61:08 - 61:32: So, collectively, what we were able to show was that if you knock down FEZ1, the ability of growing axons and dendrites to respond to signaling cues becomes abolished.
61:32 - 61:47: Because the signaling cues themselves are important in the formation of neuronal networks. What we now hypothesize is that in patients who have FEZ1 mutations,
61:47 - 62:05: the ability to respond to guidance cue signaling can ultimately result in altered neural networks that form the basis of neurodevelopmental disorders, like the phenotypes that are seen in, for instance, Jacobson syndrome patients.
62:05 - 62:11: So I'm going to branch a little bit more for the rest of the time.
62:11 - 62:28: To look another aspect of FEZ1 involvement in neuronal network formation. And this is related to the locomotion and psychomotor impairments that have been documented in Jacobson syndrome patients.
62:28 - 62:42: So, I alluded to the idea that locomotion effects are present in model organisms that are mutants for FEZ1.
62:42 - 63:01: So, if you do a quick lookup search on gene expression in humans, using GTEx, it's actually quite interesting that FEZ1 expression in the human spinal cord is actually extremely high, likely the highest in the whole organism itself.
63:02 - 63:25: As I mentioned, the locomotion defects have been documented previously, and we wonder whether the psychomotor impairments in GS patients could be linked to the idea that FEZ1 loss could affect the development of the peripheral nervous system itself.
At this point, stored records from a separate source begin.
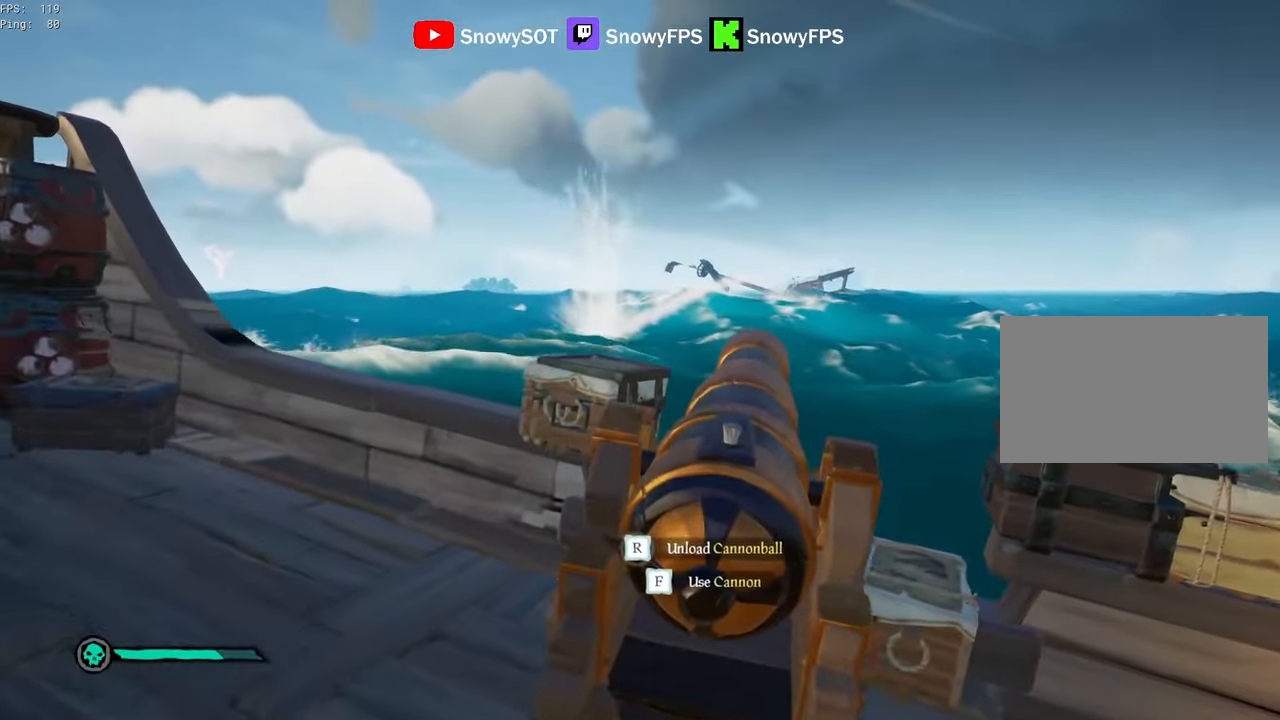
{"keys": ["a", "w"], "mouse": [], "mouse_move": "left", "events": [[17, "mouse_left", "down"], [117, "mouse_left", "up"], [117, "w", "up"], [200, "mouse_left", "down"], [300, "a", "down"], [300, "mouse_left", "up"], [350, "mouse_left", "down"], [400, "w", "down"], [433, "mouse_left", "up"]]}
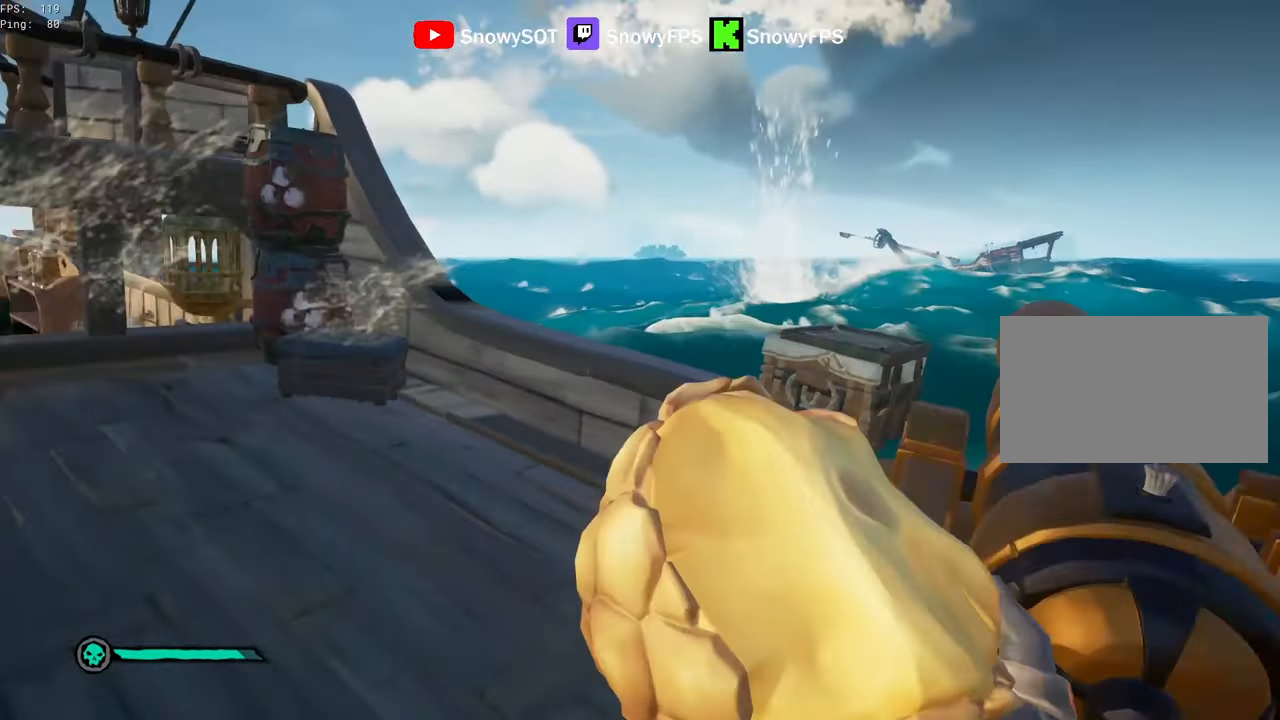
{"keys": ["a", "s"], "mouse": [], "mouse_move": "still", "events": [[217, "mouse_left", "down"], [267, "w", "up"], [317, "mouse_left", "up"], [367, "mouse_left", "down"], [400, "s", "down"], [500, "mouse_left", "up"]]}
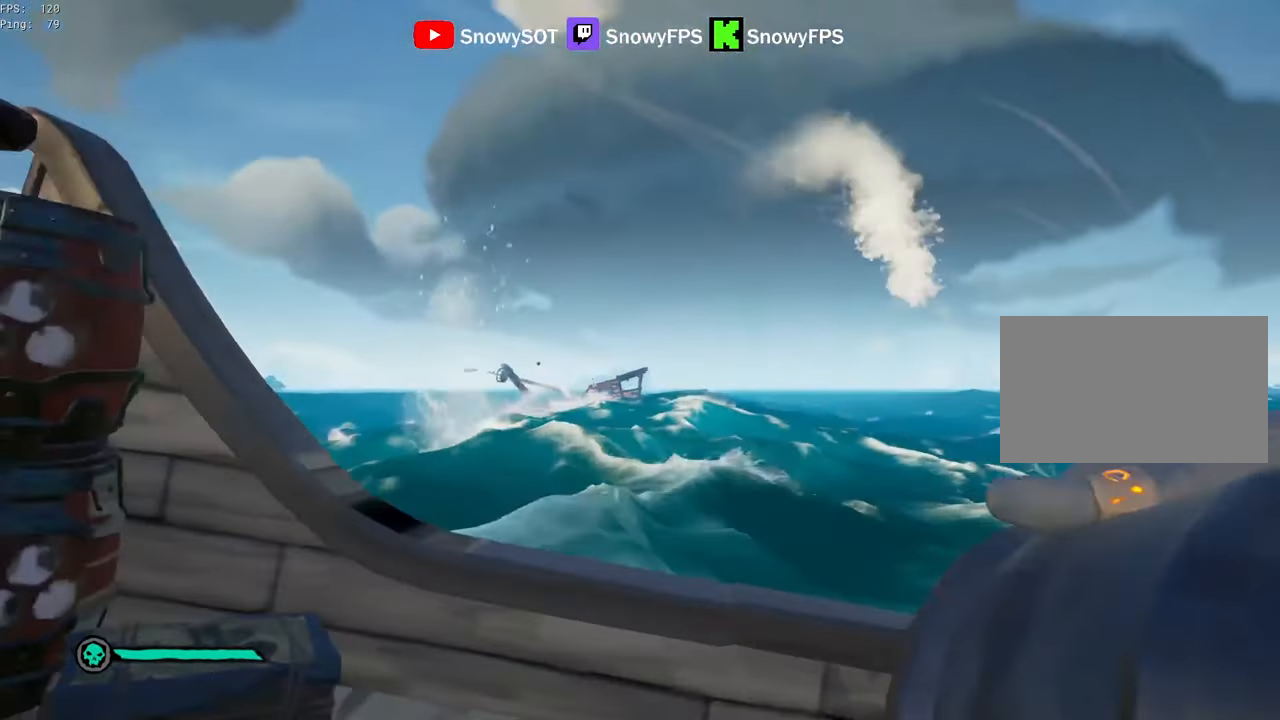
{"keys": ["w"], "mouse": [], "mouse_move": "left", "events": [[50, "mouse_left", "down"], [150, "mouse_left", "up"], [150, "s", "up"], [183, "mouse_left", "down"], [283, "w", "down"], [333, "mouse_left", "up"], [383, "a", "up"], [383, "mouse_left", "down"], [467, "mouse_left", "up"]]}
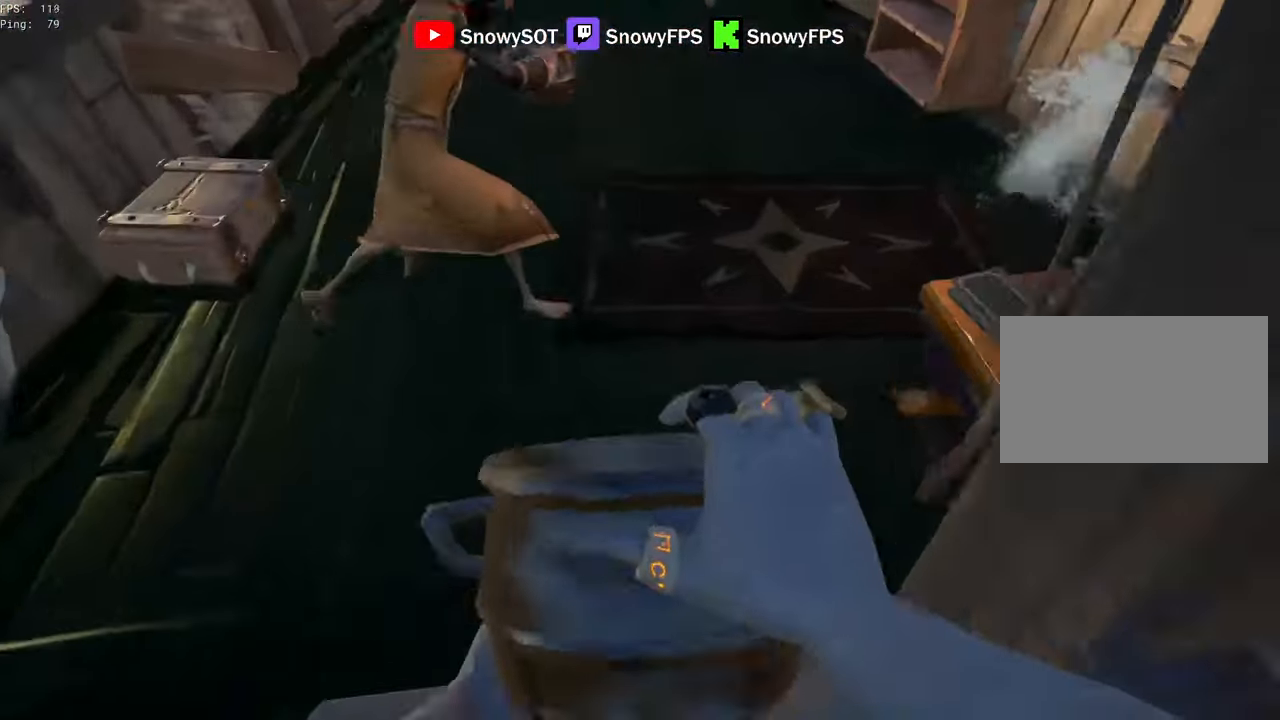
{"keys": ["d", "w"], "mouse": [], "mouse_move": "up", "events": [[17, "mouse_left", "down"], [117, "w", "up"], [167, "d", "down"], [167, "mouse_left", "up"], [433, "w", "down"]]}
63:26 - 63:44: So, to first document this, we again looked at protein expression, this will come from rodents from rats themselves. And you can see that there is substantial expression of FEZ1 in the spinal cord, and you know, by immunochemistry, you can see this expression, again supporting the idea that FEZ1 is expressed in motor neurons.
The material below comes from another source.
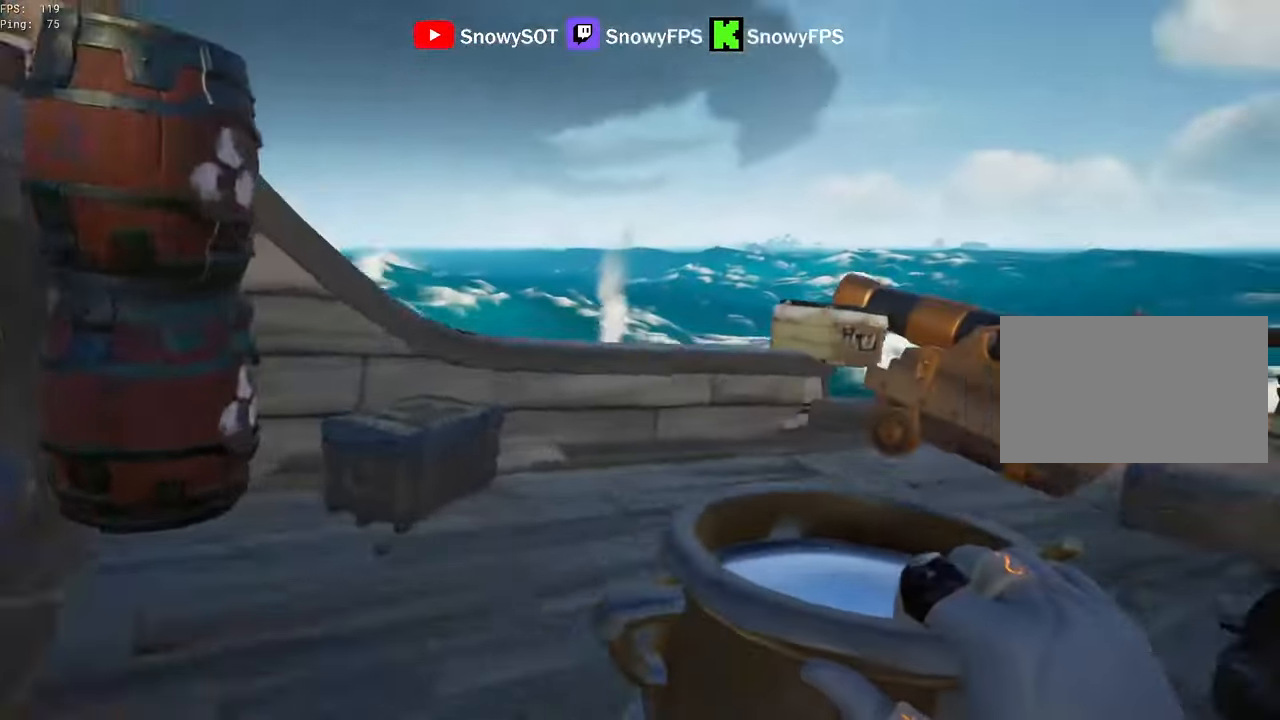
{"keys": ["f"], "mouse": [], "mouse_move": "still", "events": [[83, "d", "up"], [183, "shift", "down"], [467, "shift", "up"], [500, "f", "down"], [500, "w", "up"]]}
63:45 - 64:06: So, we then decided, you know, to be a bit adventurous, and we started to modify a protocol to generate motor neurons from stem cells
64:07 - 64:31: And this suggests QC to tell you that we were able to get the progenitors, but more importantly, I want to show you this slide to highlight to you that FEZ1 expression does not occur in progenitor cell types, as you can see, it's not detected in your epithelial
64:32 - 64:44: motor neuron progenitor cell types, but the moment they commit to motor neuron lineage, FEZ1 expression starts to appear and it increases over the maturation of these motor neurons.
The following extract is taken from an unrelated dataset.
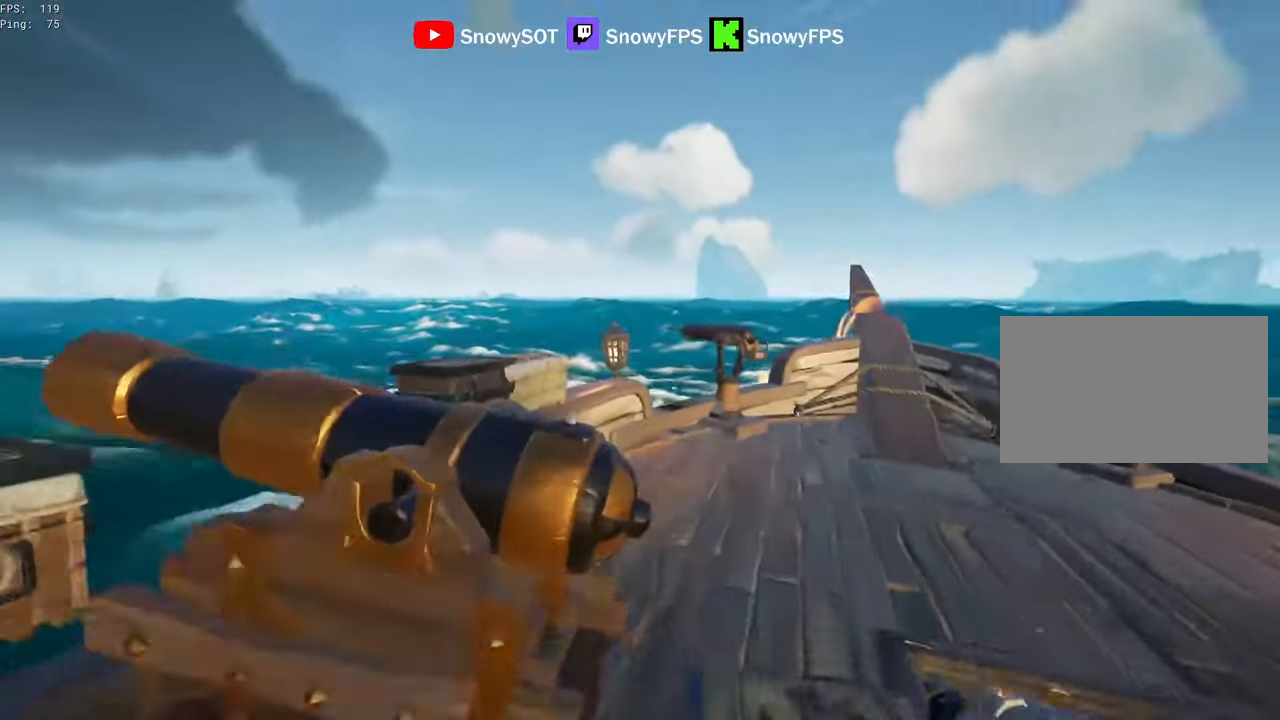
{"keys": [], "mouse": [], "mouse_move": "still", "events": [[50, "f", "up"], [150, "a", "down"], [150, "s", "down"], [467, "a", "up"], [467, "s", "up"]]}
64:45 - 64:53: What is interesting is when you do an FEZ1 knockout by CRISPR, as I mentioned to you previously in the rodent neurons.
64:54 - 65:07: By western blot you don't really see much change, except for the fact that no FEZ1 expression is abrogated, indicating that the conversion to motor neurons can still happen.
65:08 - 65:23: But if you look at it phenotypically, again, we're registering developmental defects in the form of axonal developmental delays, shorter neurons, shorter axons, shorter dendrites.
65:24 - 65:38: And if you look at the dendritic development itself on the right, you can see that the FEZ1 knockout neurons dendritically develop a lot slower as compared to the wild type or the control neurons themselves.
65:39 - 66:00: And I mentioned previously that FEZ1 is important for transport. So we started to look at this again in motor neurons, and you can see that in wild type motor neurons, the punctate distribution of FEZ1 in the wild type motor neurons along axons and dendrites
66:01 - 66:17: themselves. And if you look at co-localization of this puncta with their cargos, one of which is Piccolo, which is actually some protein, we can see that there’s quite a lot of co-localization between Piccolo and FEZ1 itself, which again supports the idea that
66:17 - 66:23: in motor neurons, FEZ1 is involved in the transport of synaptic cargos.
66:23 - 66:45: But it’s also interesting that if you look at the transport and we did this by correlating the extent of signaling of fluorescent signals in FEZ1 knockout neurons with control neurons themselves, you can see that the appearance of cargos in both
66:46 - 67:10: proximal and distal regions of the knockout neurons are significantly delayed. So, whereas Piccolo cargos can be already detected at day 9 in control neurons, the signal for Piccolo cargos in the proximal axons only appears at day 21.
67:10 - 67:26: And as you can see from the quantification charts over here, the delay is substantial, both in proximal and also, of course in distal axons themselves, indicating a disrupted synaptic transport.
67:26 - 67:45: So, I'm going to skip this, just to mention that, while previous papers have shown that FEZ1 mutants in *C. elegans* and Drosophila have been documented with locomotor defects, they have never been systematically characterized.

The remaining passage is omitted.